Die Entscheidung liegt auf der Linie der Rechtsprechung des Bundesarbeitsgerichts (BAG) zur Rückzahlung von Weiterbildungskosten. Bei der Formulierung der Rückzahlungsvereinbarung ist darauf zu achten, dass für jede Beendigungsart (Eigenkündigung, Arbeitgeberkündigung, Aufhebungsvertrag) klar gestellt ist, dass eine Rückzahlungspflicht des Mitarbeiters nicht besteht, wenn der Grund für die Beendigung des Arbeitsverhältnisses in der Sphäre des Arbeitgebers liegt. Wenn der Arbeitgeber sich beispielsweise vertragswidrig verhält und den Arbeitnehmer damit zu einer Eigenkündigung drängt, darf der Arbeitnehmer nicht mit der Rückzahlung der Weiterbildungskosten belastet werden. Dies muss sich bereits aus der Formulierung der Rückzahlungsvereinbarung ergeben.
Des Weiteren ist eine Rückzahlungsklausel nur dann transparent, wenn der Arbeitnehmer abschätzen kann, welche Kosten die Rückzahlungsverpflichtung umfasst. Dies bedeutet, dass die durch die Weiterbildung entstehenden Kosten dem Grunde und der Höhe nach im Rahmen des Möglichen und Zumutbaren bezeichnet werden müssen, indem zumindest Art und Berechnungsgrundlagen der Weiterbildungskosten benannt werden. Daneben muss sich die Höhe der Rückzahlung der Weiterbildungskosten ratierlich vermindern. Üblich ist insoweit die Kürzung des Rückzahlungsbetrags für jeden Monat des Verbleibs des Mitarbeiters im Arbeitsverhältnis.

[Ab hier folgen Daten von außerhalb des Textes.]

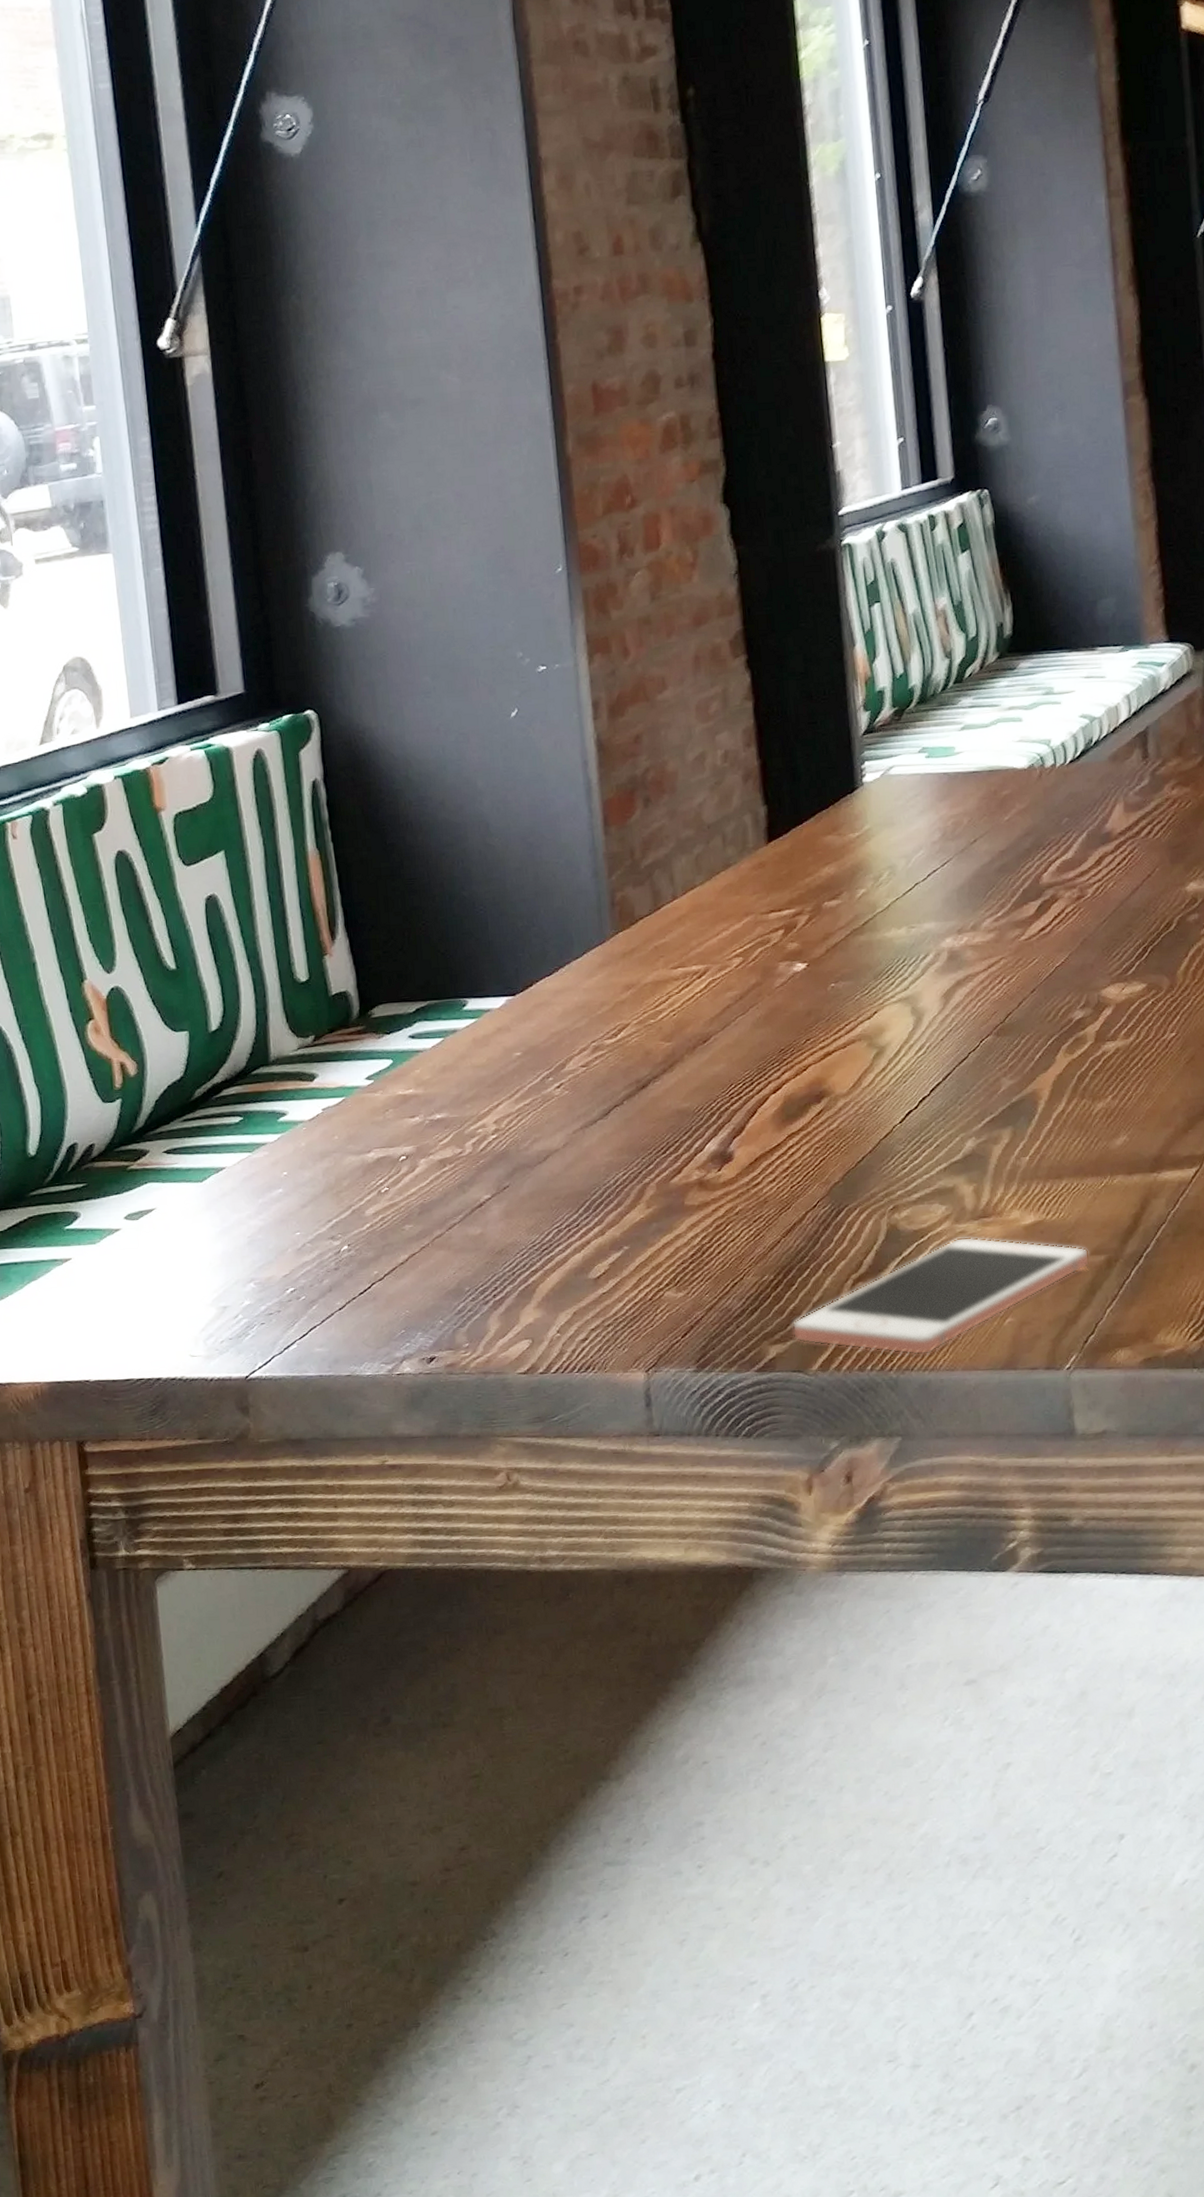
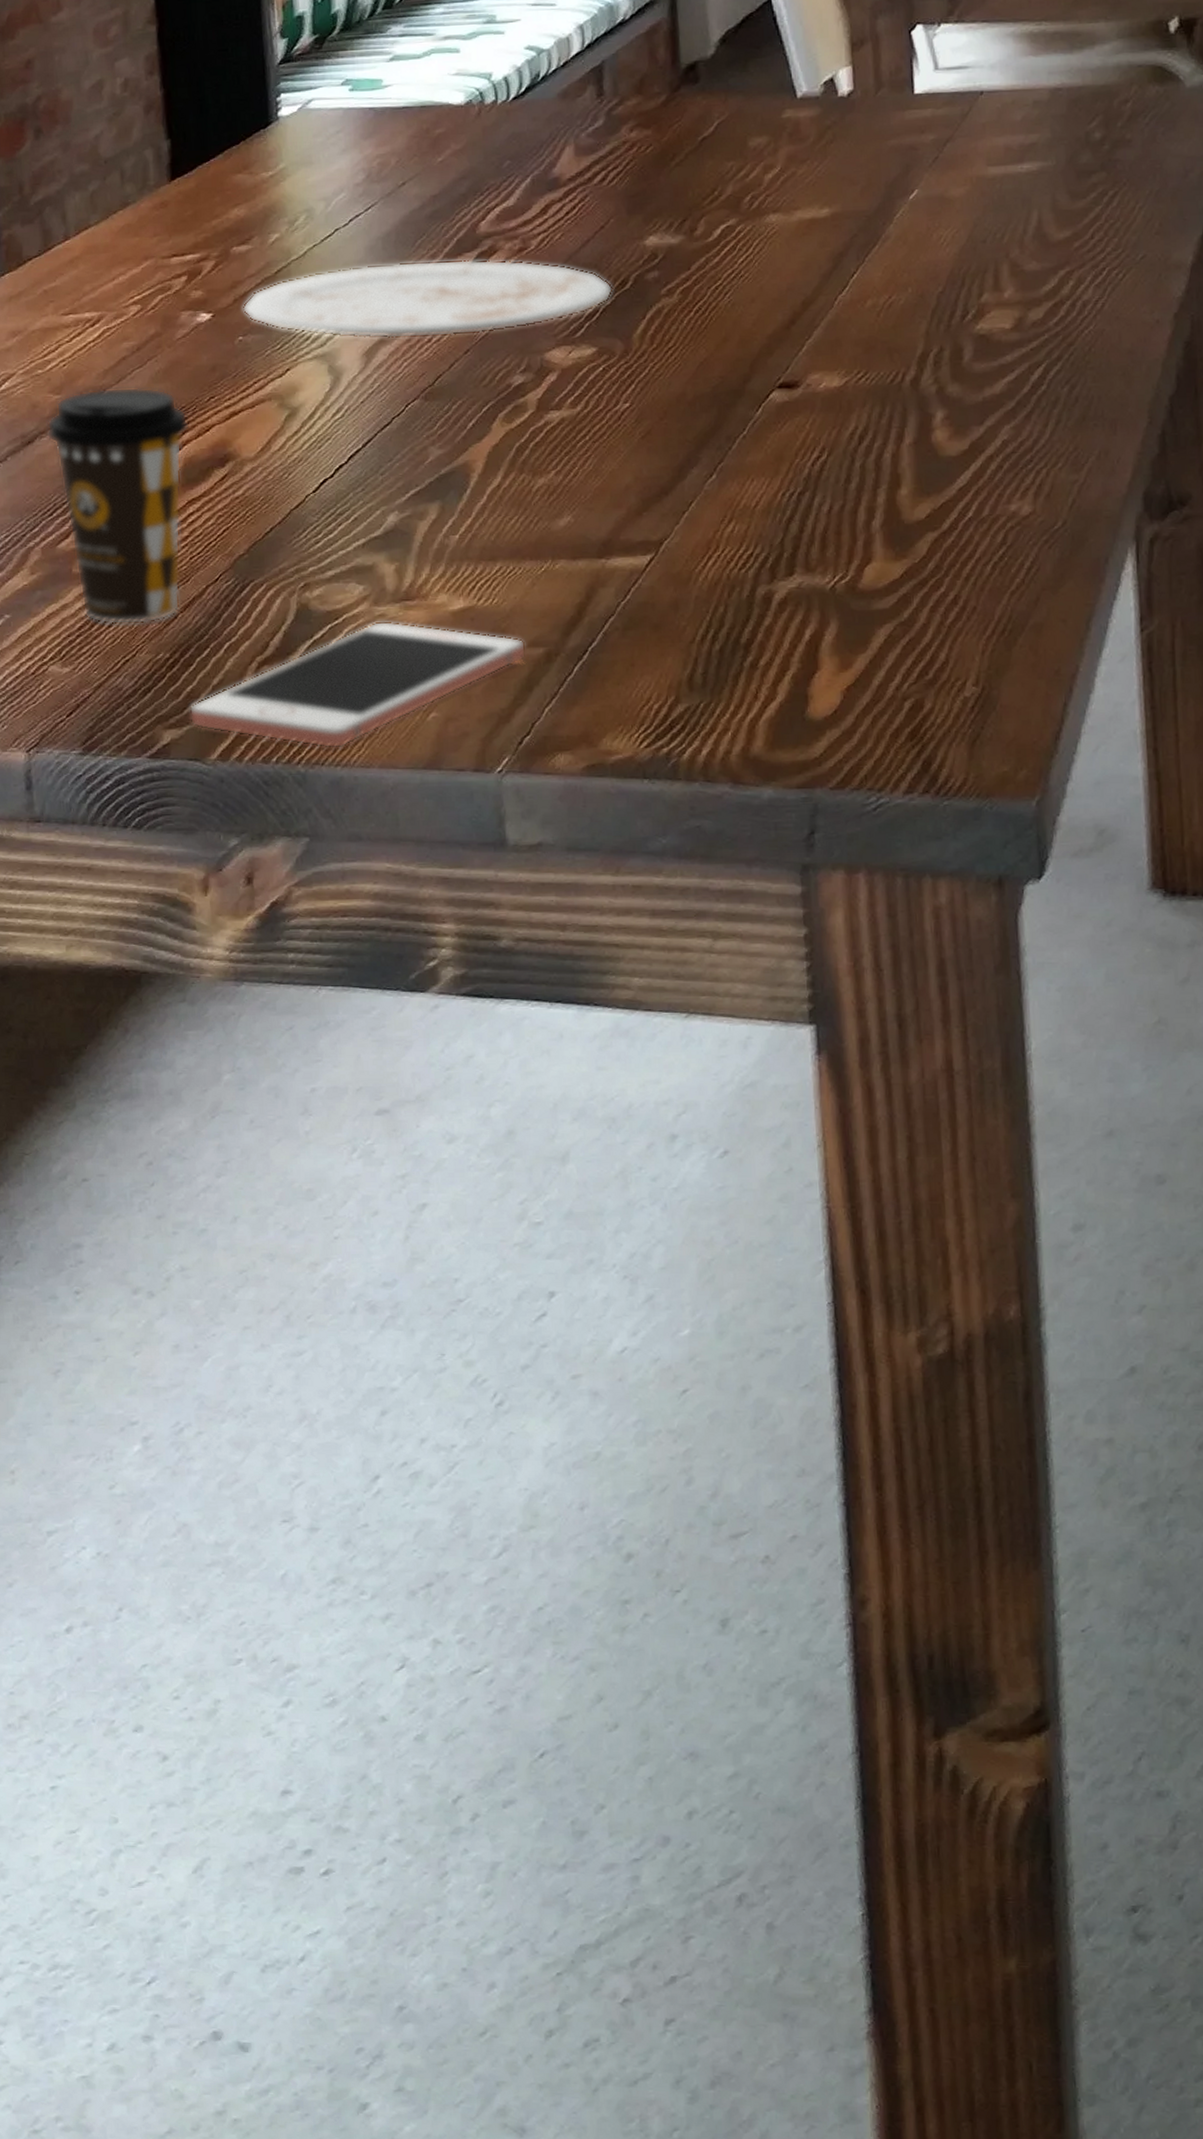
coffee cup: none [659,1032,788,1251] -> present [46,387,189,625]
plate: none [833,907,1160,982] -> present [242,259,614,339]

Schließlich ist zu beachten, dass der Mitarbeiter nur für eine begrenzte Zeit der Rückzahlungsverpflichtung unterliegen darf. Die zulässige Bindungsdauer hängt dabei insbesondere von der Dauer und den Kosten der Weiterbildung ab. Die Leitlinien der Rechtsprechung sind:
Dauer der bezahlten Arbeitsfreistellung zur Weiterbildung Bindungsdauer
Bis zu 1 Monat 6 Monate
Bis zu 2 Monate 12 Monate
3 bis 4 Monate 24 Monate
6 bis 12 Monate 36 Monate
Länger als 24 Monate 60 Monate
Werden die dargestellten Anforderungen bei der Formulierung der Rückzahlungsvereinbarung nicht beachtet, laufen Arbeitgeber Gefahr, dass die Rückzahlungsvereinbarung insgesamt unwirksam ist und sie in jedem Fall auf den Weiterbildungskosten sitzen bleiben.